Perifosine (KRX-0401) and MK-2206 are the most studied AKT inhibitors for PDAC clinical therapy. Although perifosine exhibited significant activity in PDAC preclinical studies, two phase II clinical trials using this drug in patients with advanced PDAC who were previously untreated (82) or had one prior systemic therapy (83) were halted prematurely due to a lack of efficacy and high toxicity. A phase II study compared MK-2206 plus MEK inhibitor selumetinib with mFOLFOX in gemcitabine-refractory patients with metastatic PDAC (84). The median OS was shorter in the MK-2206 plus selumetinib versus mFOLFOX (3.9 vs. 6.7 months; P=0.15) and the median PFS was also inferior (1.9 vs. 2.0 months; P=0.02) (84). Subsequently, a phase I study of MK-2206 plus CDK inhibitor dinaciclib in patients with previously treated metastatic PDAC demonstrated disappointing results (median survival 2.2 months; survival rates at 6 and 12 months 11 and 5%, respectively) (85).

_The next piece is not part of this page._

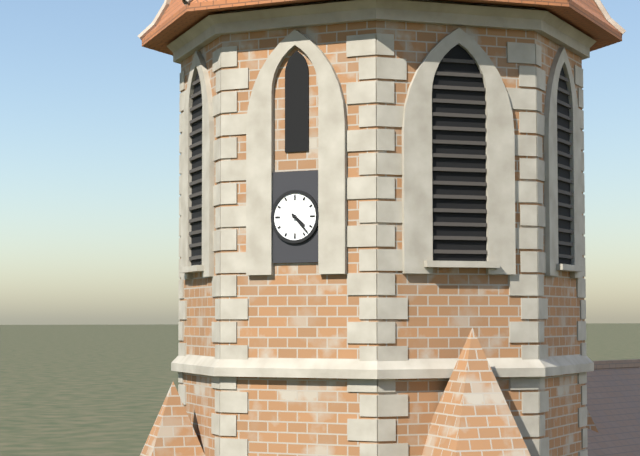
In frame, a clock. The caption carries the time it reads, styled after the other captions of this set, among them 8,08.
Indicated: 4,23
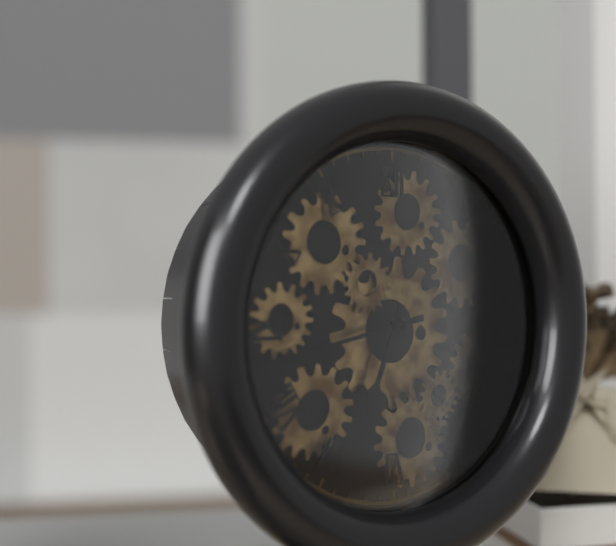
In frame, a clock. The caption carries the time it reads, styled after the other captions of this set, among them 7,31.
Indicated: 6,43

The mTOR inhibitor everolimus in a phase II study in gemcitabine refractory metastatic PDAC patients demonstrated minimal clinical activity and median OS and PFS were 4.5 and 1.8 months, respectively (86). A phase II study of temsirolimus in gemcitabine refractory PDAC patients was closed to accrual due to significant adverse effects and median OS and PFS were 44 and 19 days, respectively (87). Considering the disappointing results of mTOR inhibitors as monotherapy, several clinical studies evaluated mTOR inhibitors in combination with other cytotoxic or targeted agents.

A phase II study of everolimus plus erlotinib in patients with advanced PDAC who received at least one prior gemcitabine-based regimen showed minimal clinical activity with an OS of 87 days and a PFS of 49 days (87). The oral regimen with the combination of everolimus and capecitabine in a phase II trial of patients with advanced PDAC who were untreated (first-line) or had prior chemotherapy (second-line) demonstrated a moderate activity (median OS of 8.9 months and a PFS of 3.6 months) with an acceptable toxicity profile (88). Temsirolimus plus gemcitabine in previously untreated patients with advanced PDAC failed to show any meaningful clinical response in a phase II study (OS, 4.95 months; PFS, 2.69 months) (89). Furthermore, the combination of temsirolimus and docetaxel in patients with refractory solid tumors including PDAC did not meet its primary objective due to dose-limiting toxicities in a phase I study (90).

The combination of PI3K/AKT/mTOR inhibitors with other targeted therapies has also been evaluated in several clinical studies. A phase I study evaluated everolimus and the CDK4/6 inhibitor ribociclib as a third-line therapy in patients with PDAC after disease progression on both 5-fluorouracil and gemcitabine. This study demonstrated favorable tolerability with a decrease in CDK4/6-regulated genes but median OS and PFS were only 3.7 and 1.8 months, respectively (91). A phase I clinical study is currently ongoing to evaluate the combination of the PI3K/mTOR inhibitor, gedatolisib, and the CDK4/6 inhibitor, palbociclib, in patients with solid tumors (including PDAC) that is metastatic or unresectable and resistant to standard therapy (NCT03065062). Based on suggestive crosstalk between PI3K/AKT/mTOR and hedgehog (Hh) signaling, the mTOR inhibitor sirolimus was assessed in combination with the Hh inhibitor vismodegib in patients with advanced PDAC. However, in contrast with preclinical results, the combination of vismodegib and sirolimus only showed stable disease in a subgroup of patients (92). EGFR overexpression has been reported in up to 95% of patients with PDAC. The small molecule EGFR inhibitor erlotinib in combination with gemcitabine is an approved therapy for PDAC (93). Because PI3K/mTOR signaling is a well-established resistance mechanism to erlotinib, the combination of mTOR inhibitors and erlotinib was assessed in PDAC clinical trials. However, the combination of erlotinib with everolimus (87) or temsirolimus (94) did not demonstrate any meaningful clinical benefit. In addition, a phase I/II study of the combinations of temsirolimus with the EGFR monoclonal antibody cetuximab and capecitabine in patients with advanced PDAC demonstrated no clinical benefit with a median OS of 5 months (95).

RAS/RAF/MEK/ERK pathway inhibition

Mutations of KRAS or BRAF play a major role in the activation of the MAPK pathway. The role of inhibitors of the MAPK pathway has been investigated extensively in clinical studies for improving PDAC therapy (Table II).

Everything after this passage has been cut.